====== AVAILABLE RECORDS

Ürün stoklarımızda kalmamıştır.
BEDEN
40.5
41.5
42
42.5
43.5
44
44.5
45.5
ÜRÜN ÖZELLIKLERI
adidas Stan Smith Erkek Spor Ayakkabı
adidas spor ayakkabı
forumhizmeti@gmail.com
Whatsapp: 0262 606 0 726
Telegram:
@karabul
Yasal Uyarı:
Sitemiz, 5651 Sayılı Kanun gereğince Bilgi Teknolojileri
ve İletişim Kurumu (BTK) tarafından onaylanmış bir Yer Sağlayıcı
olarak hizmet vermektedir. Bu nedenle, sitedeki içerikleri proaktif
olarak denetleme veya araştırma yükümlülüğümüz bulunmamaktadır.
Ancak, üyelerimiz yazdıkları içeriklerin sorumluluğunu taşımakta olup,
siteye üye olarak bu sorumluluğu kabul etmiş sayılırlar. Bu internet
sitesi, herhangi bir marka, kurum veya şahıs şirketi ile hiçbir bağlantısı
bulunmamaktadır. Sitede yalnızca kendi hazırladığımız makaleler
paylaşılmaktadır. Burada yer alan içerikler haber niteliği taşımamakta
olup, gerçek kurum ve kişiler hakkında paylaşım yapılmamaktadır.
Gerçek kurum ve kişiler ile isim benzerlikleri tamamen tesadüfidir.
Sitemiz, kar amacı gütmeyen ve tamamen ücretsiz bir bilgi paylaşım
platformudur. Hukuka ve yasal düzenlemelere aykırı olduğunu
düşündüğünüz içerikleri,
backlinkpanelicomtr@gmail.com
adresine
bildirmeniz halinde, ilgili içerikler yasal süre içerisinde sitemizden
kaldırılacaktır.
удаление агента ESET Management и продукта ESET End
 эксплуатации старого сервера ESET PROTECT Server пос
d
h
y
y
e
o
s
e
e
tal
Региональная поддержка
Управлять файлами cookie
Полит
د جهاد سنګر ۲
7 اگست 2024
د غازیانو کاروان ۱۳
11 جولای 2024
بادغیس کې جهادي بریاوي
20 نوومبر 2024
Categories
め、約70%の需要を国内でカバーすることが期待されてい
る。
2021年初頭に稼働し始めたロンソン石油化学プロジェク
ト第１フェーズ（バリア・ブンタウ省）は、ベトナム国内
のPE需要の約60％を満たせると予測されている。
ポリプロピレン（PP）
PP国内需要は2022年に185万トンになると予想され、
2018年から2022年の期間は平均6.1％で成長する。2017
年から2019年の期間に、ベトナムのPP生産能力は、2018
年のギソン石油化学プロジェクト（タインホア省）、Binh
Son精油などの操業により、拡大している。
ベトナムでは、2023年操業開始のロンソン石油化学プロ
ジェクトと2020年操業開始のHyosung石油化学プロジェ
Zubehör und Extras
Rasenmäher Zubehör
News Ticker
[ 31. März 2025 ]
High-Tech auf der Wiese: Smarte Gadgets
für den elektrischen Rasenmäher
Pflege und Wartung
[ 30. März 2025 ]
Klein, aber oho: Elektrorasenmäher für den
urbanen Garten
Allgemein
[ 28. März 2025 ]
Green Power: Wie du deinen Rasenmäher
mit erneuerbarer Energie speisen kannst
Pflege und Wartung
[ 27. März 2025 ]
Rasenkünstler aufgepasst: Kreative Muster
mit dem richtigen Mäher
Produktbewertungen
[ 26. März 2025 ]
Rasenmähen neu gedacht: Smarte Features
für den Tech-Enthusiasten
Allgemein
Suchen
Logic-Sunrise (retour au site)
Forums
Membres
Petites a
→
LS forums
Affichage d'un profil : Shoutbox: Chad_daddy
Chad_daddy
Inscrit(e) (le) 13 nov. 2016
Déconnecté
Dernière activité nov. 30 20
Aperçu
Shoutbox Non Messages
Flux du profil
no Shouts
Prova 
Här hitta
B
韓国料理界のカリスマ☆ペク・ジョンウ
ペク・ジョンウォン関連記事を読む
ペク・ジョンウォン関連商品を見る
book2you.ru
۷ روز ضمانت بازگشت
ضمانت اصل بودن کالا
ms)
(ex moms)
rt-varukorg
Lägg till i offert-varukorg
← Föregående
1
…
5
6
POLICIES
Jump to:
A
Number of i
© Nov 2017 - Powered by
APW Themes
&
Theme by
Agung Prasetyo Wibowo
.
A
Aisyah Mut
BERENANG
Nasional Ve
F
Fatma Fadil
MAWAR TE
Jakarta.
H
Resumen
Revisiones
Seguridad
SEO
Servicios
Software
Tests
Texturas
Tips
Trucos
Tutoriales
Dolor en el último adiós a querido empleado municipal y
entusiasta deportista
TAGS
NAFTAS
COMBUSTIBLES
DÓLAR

============

_REQUIRED WORK_
The full listing above is to be retyped exactly.

_OUTPUT FOR THIS EXERCISE_
Ürün stoklarımızda kalmamıştır.
BEDEN
40.5
41.5
42
42.5
43.5
44
44.5
45.5
ÜRÜN ÖZELLIKLERI
adidas Stan Smith Erkek Spor Ayakkabı
adidas spor ayakkabı
forumhizmeti@gmail.com
Whatsapp: 0262 606 0 726
Telegram:
@karabul
Yasal Uyarı:
Sitemiz, 5651 Sayılı Kanun gereğince Bilgi Teknolojileri
ve İletişim Kurumu (BTK) tarafından onaylanmış bir Yer Sağlayıcı
olarak hizmet vermektedir. Bu nedenle, sitedeki içerikleri proaktif
olarak denetleme veya araştırma yükümlülüğümüz bulunmamaktadır.
Ancak, üyelerimiz yazdıkları içeriklerin sorumluluğunu taşımakta olup,
siteye üye olarak bu sorumluluğu kabul etmiş sayılırlar. Bu internet
sitesi, herhangi bir marka, kurum veya şahıs şirketi ile hiçbir bağlantısı
bulunmamaktadır. Sitede yalnızca kendi hazırladığımız makaleler
paylaşılmaktadır. Burada yer alan içerikler haber niteliği taşımamakta
olup, gerçek kurum ve kişiler hakkında paylaşım yapılmamaktadır.
Gerçek kurum ve kişiler ile isim benzerlikleri tamamen tesadüfidir.
Sitemiz, kar amacı gütmeyen ve tamamen ücretsiz bir bilgi paylaşım
platformudur. Hukuka ve yasal düzenlemelere aykırı olduğunu
düşündüğünüz içerikleri,
backlinkpanelicomtr@gmail.com
adresine
bildirmeniz halinde, ilgili içerikler yasal süre içerisinde sitemizden
kaldırılacaktır.
удаление агента ESET Management и продукта ESET End
 эксплуатации старого сервера ESET PROTECT Server пос
d
h
y
y
e
o
s
e
e
tal
Региональная поддержка
Управлять файлами cookie
Полит
د جهاد سنګر ۲
7 اگست 2024
د غازیانو کاروان ۱۳
11 جولای 2024
بادغیس کې جهادي بریاوي
20 نوومبر 2024
Categories
め、約70%の需要を国内でカバーすることが期待されてい
る。
2021年初頭に稼働し始めたロンソン石油化学プロジェク
ト第１フェーズ（バリア・ブンタウ省）は、ベトナム国内
のPE需要の約60％を満たせると予測されている。
ポリプロピレン（PP）
PP国内需要は2022年に185万トンになると予想され、
2018年から2022年の期間は平均6.1％で成長する。2017
年から2019年の期間に、ベトナムのPP生産能力は、2018
年のギソン石油化学プロジェクト（タインホア省）、Binh
Son精油などの操業により、拡大している。
ベトナムでは、2023年操業開始のロンソン石油化学プロ
ジェクトと2020年操業開始のHyosung石油化学プロジェ
Zubehör und Extras
Rasenmäher Zubehör
News Ticker
[ 31. März 2025 ]
High-Tech auf der Wiese: Smarte Gadgets
für den elektrischen Rasenmäher
Pflege und Wartung
[ 30. März 2025 ]
Klein, aber oho: Elektrorasenmäher für den
urbanen Garten
Allgemein
[ 28. März 2025 ]
Green Power: Wie du deinen Rasenmäher
mit erneuerbarer Energie speisen kannst
Pflege und Wartung
[ 27. März 2025 ]
Rasenkünstler aufgepasst: Kreative Muster
mit dem richtigen Mäher
Produktbewertungen
[ 26. März 2025 ]
Rasenmähen neu gedacht: Smarte Features
für den Tech-Enthusiasten
Allgemein
Suchen
Logic-Sunrise (retour au site)
Forums
Membres
Petites a
→
LS forums
Affichage d'un profil : Shoutbox: Chad_daddy
Chad_daddy
Inscrit(e) (le) 13 nov. 2016
Déconnecté
Dernière activité nov. 30 20
Aperçu
Shoutbox Non Messages
Flux du profil
no Shouts
Prova 
Här hitta
B
韓国料理界のカリスマ☆ペク・ジョンウ
ペク・ジョンウォン関連記事を読む
ペク・ジョンウォン関連商品を見る
book2you.ru
۷ روز ضمانت بازگشت
ضمانت اصل بودن کالا
ms)
(ex moms)
rt-varukorg
Lägg till i offert-varukorg
← Föregående
1
…
5
6
POLICIES
Jump to:
A
Number of i
© Nov 2017 - Powered by
APW Themes
&
Theme by
Agung Prasetyo Wibowo
.
A
Aisyah Mut
BERENANG
Nasional Ve
F
Fatma Fadil
MAWAR TE
Jakarta.
H
Resumen
Revisiones
Seguridad
SEO
Servicios
Software
Tests
Texturas
Tips
Trucos
Tutoriales
Dolor en el último adiós a querido empleado municipal y
entusiasta deportista
TAGS
NAFTAS
COMBUSTIBLES
DÓLAR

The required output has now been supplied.